## Work to complete
[1] According to the Bocas del Toro text, which city is the capital of the province?
[2] Carry on the Bocas del Toro text, starting right after its final sentence.

## Given text
»»

Bocas del Toro (; meaning "Mouths of the Bull") is a province of Panama. Its area is 4,643.9 square kilometers, comprising the mainland and nine main islands. The province consists of the Bocas del Toro Archipelago, Bahía Almirante (Almirante Bay), Chiriquí Lagoon, and adjacent mainland. The capital is the city of Bocas del Toro (or Bocas Town) on Isla Colón (Colón Island). Other major cities or towns include Almirante and  Changuinola. The province has a population of 125,461 as of 2010.

Christopher Columbus and his crew first visited the area in 1502. Bocas del Toro borders the Caribbean Sea to the north, Limón Province of Costa Rica to the west, Chiriquí Province to the south, and Ngöbe-Buglé Comarca to the east. The Río Sixaola forms part of the border with Costa Rica. An old railroad bridge spans the river between Guabito and Sixaola, Costa Rica. The bridge is a border crossing used by tourists going between destinations in Bocas del Toro and Costa Rica.

The province contains two national parks, Isla Bastimentos National Marine Park and La Amistad International Park. The Smithsonian Tropical Research Institute operates a research station on Colón Island just northwest of Bocas Town. There are many banana plantations in Bocas del Toro, often called the oro verde, or green gold of Central America.

««

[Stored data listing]
»»

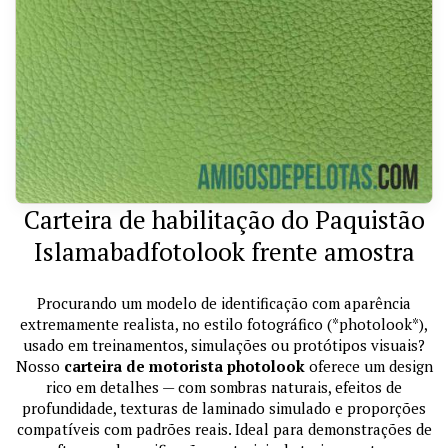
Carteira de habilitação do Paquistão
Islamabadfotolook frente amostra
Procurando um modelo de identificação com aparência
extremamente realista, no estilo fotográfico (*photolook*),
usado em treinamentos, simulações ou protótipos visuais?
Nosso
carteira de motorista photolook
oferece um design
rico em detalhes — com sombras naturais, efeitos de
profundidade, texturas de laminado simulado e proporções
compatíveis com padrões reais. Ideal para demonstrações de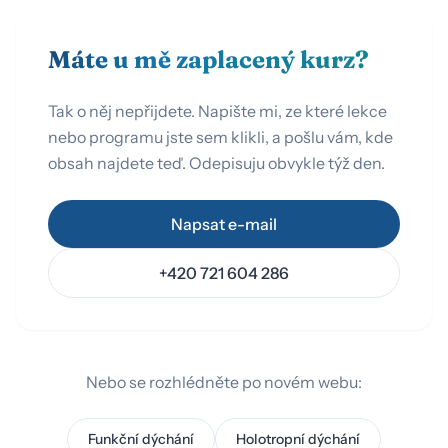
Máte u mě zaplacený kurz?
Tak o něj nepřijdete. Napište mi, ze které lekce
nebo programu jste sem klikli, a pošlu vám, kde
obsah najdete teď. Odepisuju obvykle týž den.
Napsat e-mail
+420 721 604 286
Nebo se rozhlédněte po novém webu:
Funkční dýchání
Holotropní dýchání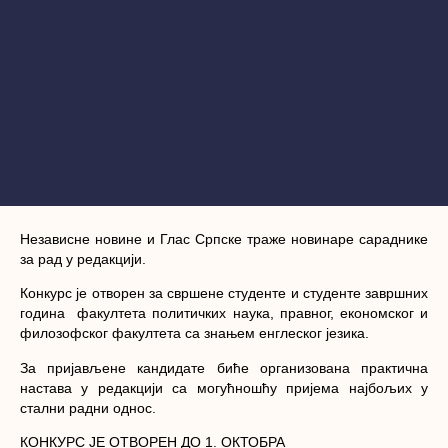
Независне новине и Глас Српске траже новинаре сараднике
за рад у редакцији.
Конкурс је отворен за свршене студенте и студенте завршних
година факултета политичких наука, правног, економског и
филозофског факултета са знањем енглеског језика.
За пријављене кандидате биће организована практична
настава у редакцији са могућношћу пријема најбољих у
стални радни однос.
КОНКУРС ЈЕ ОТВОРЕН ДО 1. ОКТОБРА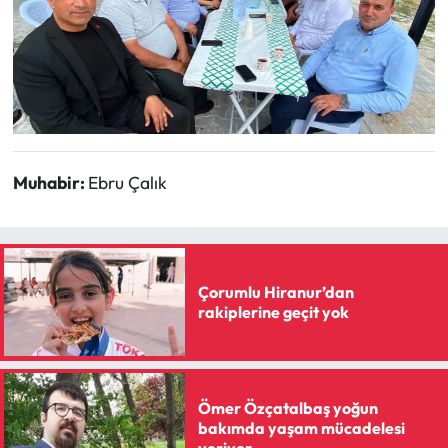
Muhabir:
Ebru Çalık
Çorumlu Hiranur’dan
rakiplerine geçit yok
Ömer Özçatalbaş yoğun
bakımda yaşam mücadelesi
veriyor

««
»»

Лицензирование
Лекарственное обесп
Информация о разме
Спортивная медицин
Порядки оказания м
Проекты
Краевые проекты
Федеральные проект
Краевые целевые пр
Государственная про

««
»»

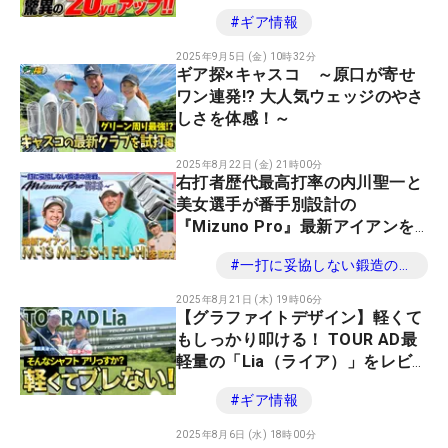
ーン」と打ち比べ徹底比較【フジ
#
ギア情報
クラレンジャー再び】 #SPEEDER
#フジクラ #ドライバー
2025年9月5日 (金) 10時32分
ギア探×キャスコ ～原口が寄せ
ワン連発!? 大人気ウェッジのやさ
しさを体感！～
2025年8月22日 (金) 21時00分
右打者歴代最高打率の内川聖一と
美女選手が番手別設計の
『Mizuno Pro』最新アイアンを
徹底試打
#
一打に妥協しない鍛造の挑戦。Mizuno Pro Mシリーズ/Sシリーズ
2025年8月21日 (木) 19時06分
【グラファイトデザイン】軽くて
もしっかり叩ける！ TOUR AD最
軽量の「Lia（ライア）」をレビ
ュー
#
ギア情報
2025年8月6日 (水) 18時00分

««

## Answers
[1] The city of Bocas del Toro, also called Bocas Town, on Isla Colón.

[2]
History 

Christopher Columbus explored the area in 1502 while searching for the passage to the Pacific Ocean. Columbus's original name for the island was Isla del Drago. In colonial times, Bocas del Toro was part of Veraguas. It was originally part of Costa Rica until, in one of many territorial disputes, Colombia took control of it with armed forces. The then government made a reservation called Bocas del Toro in 1834. In 1850, Bocas del Toro became a part of Chiriqui, then was separated from it and became part of Colon. On November 16, 1903, Bocas del Toro was separated from Colon and became its own province. In 1941, Bocas del Toro was divided into two districts, Bocas del Toro and Crimamola. Four years later, it became part of the same division as before. In 1970, Bocas del Toro district became Changuinola, the district of Bastimentos was eliminated, and three new districts were added, making the province what it is today. The districts' areas changed in 1997 when the Ngöbe-Buglé Comarca was created.

The province is the home of the unique Bocas del Toro Creole of English.

Administrative divisions 
Bocas del Toro Province is divided into 4 districts and 30 corregimientos. On 8 June 2015 the new Almirante District was created, after splitting out from Changuinola District.

* The area of Almirante District is included in the figure quoted for Changuinola District, from which Almirante was divided.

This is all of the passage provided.